TEMPESTA POPULISTA IN UN MILIONE DI TAZZE DA TÈ

Fino a qualche tempo fa si poteva ridere e scherzare sui Tea Party, l’ambiguo movimento liberista, libertario e conservatore, ma con toni infelici di estremismo, che sembra aver colto di sorpresa l’establishment politico di Washington. I commentatori e i politici lo liquidavano come una frangia radicale, un fenomeno di poco conto, minoranza con venature razziste. Ma le critiche non ne hanno fermato la crescita.
La manifestazione di ieri al Lincoln Memorial sul National Mall della capitale americana, organizzata dal conduttore militante di Fox News, Glenn Beck, con qualche malizia nel luogo e nell’anniversario del nobile I have a dream di Martin Luther King,
ha confermato anche fisicamente che il movimento che si batte contro le tasse e per la fine dell’intervento pubblico nella vita sociale ed economica del paese è diventato un player nella politica americana.
Reaganismo estremo (il vecchio presidente in realtà non toccò lo stato sociale e, semmai, allargò la spesa) e individualismo di frontiera non sono più posizione minoritaria, anche grazie all’imitazione delle tecniche di organizzazione sociale della sinistra radicale dettate negli anni Settanta da Saul Alinski,ispiratore dell’impegno politico di Barack Obama e di Hillary Clinton. Non è un caso che nelle classifiche dei libri più venduti su Amazon siano saliti sia la saga antistatalista di Ayn Rand sia il manuale di regole per i radicali di Alinski.
La carica populista dei Tea Party ha travolto innanzitutto il Partito repubblicano. Alle primarie di questi mesi, in vista delle elezioni di metà mandato del 2 novembre, i candidati sostenuti da questa ribellione dal basso, che si atteggia a quella dei coloni di Boston contro le tasse di sua maestà britannica nel 1773, hanno molto spesso sconfitto i prediletti dei vertici del partito.

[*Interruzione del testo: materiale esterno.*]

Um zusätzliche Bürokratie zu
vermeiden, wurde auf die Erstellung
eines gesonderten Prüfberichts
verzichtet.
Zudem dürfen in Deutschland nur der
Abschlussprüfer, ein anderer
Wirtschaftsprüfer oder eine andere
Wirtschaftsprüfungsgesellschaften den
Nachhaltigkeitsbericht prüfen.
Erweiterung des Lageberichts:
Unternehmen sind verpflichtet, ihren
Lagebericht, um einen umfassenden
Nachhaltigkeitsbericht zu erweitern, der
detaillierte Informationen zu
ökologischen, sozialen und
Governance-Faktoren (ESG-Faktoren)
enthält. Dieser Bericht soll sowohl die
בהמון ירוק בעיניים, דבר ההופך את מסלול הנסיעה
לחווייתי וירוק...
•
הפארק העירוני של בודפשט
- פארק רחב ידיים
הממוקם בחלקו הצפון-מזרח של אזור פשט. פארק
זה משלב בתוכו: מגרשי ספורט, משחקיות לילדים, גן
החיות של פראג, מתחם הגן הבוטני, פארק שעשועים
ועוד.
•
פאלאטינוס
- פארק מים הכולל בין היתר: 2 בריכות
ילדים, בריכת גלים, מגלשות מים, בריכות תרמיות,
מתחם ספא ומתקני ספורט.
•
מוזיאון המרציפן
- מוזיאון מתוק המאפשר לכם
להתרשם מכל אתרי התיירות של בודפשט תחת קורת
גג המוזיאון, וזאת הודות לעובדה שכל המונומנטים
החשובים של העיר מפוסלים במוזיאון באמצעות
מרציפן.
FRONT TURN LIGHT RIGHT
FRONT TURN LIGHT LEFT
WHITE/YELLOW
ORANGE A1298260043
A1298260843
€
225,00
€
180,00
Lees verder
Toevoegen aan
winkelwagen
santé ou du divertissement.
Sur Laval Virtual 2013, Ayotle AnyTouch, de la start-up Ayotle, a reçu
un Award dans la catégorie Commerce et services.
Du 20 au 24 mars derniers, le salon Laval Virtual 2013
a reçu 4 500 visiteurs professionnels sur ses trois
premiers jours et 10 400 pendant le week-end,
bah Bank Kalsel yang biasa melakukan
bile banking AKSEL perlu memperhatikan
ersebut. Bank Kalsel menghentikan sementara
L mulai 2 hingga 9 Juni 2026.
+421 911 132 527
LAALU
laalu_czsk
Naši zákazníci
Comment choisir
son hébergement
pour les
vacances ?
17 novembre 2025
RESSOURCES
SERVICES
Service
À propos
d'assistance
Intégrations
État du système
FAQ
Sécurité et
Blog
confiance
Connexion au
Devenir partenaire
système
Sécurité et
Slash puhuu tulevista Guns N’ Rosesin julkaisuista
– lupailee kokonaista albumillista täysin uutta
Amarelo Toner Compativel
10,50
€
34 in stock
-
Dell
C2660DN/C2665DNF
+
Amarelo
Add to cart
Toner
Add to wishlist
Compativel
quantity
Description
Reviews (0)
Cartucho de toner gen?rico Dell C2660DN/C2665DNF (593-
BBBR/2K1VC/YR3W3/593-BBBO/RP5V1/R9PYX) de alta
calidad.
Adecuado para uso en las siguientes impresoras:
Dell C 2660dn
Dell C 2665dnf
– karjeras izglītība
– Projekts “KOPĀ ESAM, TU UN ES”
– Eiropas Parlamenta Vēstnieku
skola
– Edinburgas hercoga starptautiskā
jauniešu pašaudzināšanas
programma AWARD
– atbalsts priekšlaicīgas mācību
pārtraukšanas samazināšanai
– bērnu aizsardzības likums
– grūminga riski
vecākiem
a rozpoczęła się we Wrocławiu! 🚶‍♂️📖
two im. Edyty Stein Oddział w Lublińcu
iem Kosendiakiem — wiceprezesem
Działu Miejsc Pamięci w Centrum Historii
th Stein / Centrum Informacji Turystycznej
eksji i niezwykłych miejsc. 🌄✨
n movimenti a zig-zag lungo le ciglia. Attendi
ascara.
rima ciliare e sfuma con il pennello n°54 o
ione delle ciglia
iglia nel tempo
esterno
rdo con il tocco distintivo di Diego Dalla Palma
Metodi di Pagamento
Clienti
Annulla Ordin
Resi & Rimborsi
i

Ma il fenomeno Tea Party non è soltanto questione interna al mondo conservatore, anche se sembra aver cambiato i connotati della destra americana da movimento impegnato in una guerra culturale religiosa a una guerriglia liberista e libertaria ( l’omosessualità di Ken Mehlman, l’artefice della rielezione di Bush nel 2004, non ha sconvolto nessuno in tempi in cui ci si accende solo per tasse, spesa pubblica e deficit). Il fenomeno Tea Party riguarda tutti. A cominciare da Barack Obama, il presidente che sembra non aver ancora trovato la chiave, i toni e le ricette per unificare il paese nella crisi, far ripartire l’economia e assicurare la sicurezza sociale ai concittadini. Il Tea Party è simbolo dell’affanno dei consensi del presidente.
Gli americani imbracciano spesso i forconi della protesta, come in una versione aggiornata del celebre dipinto «American Gothic» di Grant Wood (del 1930). Il populismo di destra e di sinistra è costante della tradizione politica statunitense, specie in tempi di crisi economica.
Obama è stretto tra i Tea Party che lo accusano di aver trasformato l’America in un paese socialista e la sinistra radicale che comincia a chiedersi se la Casa Bianca non si sia svenduta a Wall Street. In America le proteste populiste vengono alla lunga riassorbite nei meccanismi democratici e costituzionali, con meno traumi rispetto alla storia europea. Occhio dunque ai radicalismi dei Tea Party e ai loro echi in certi estremismi sarkoziani sui Rom, a certe tendenze xenofobe dell’Est Europa e anche di casa nostra. La folla dei Tea Party è specchio del malcontento americano contro Washington. Il radicalismo della protesta mobilita le coscienze, eccita gli animi, galvanizza i militanti. Ma non è detto che alle elezioni si trasformerà in un vantaggio per i repubblicani. Il Grand Old Party è sulla strada di una vittoria a novembre, ma i candidati troppo estremisti usciti dalle primarie repubblicane potrebbero spaventare l’elettorato moderato e indipendente. Vedremo. Il rischio è che una pattuglia agguerrita di deputati e senatori sponsorizzati Tea Party possa far ricadere l’America nelle peggiori tentazioni protezioniste in economia e isolazioniste in politica estera. A meno di due anni dall’elezione del primo presidente afroamericano, però, l’America si conferma paese vivo, dove nascono movimenti politici e ci si scontra, anche ruvidamente, su liberismo e keynesismo, sulle ricette migliori per uscire dalla crisi, pur tra kitsch ed eccessi. Magari fosse così da noi.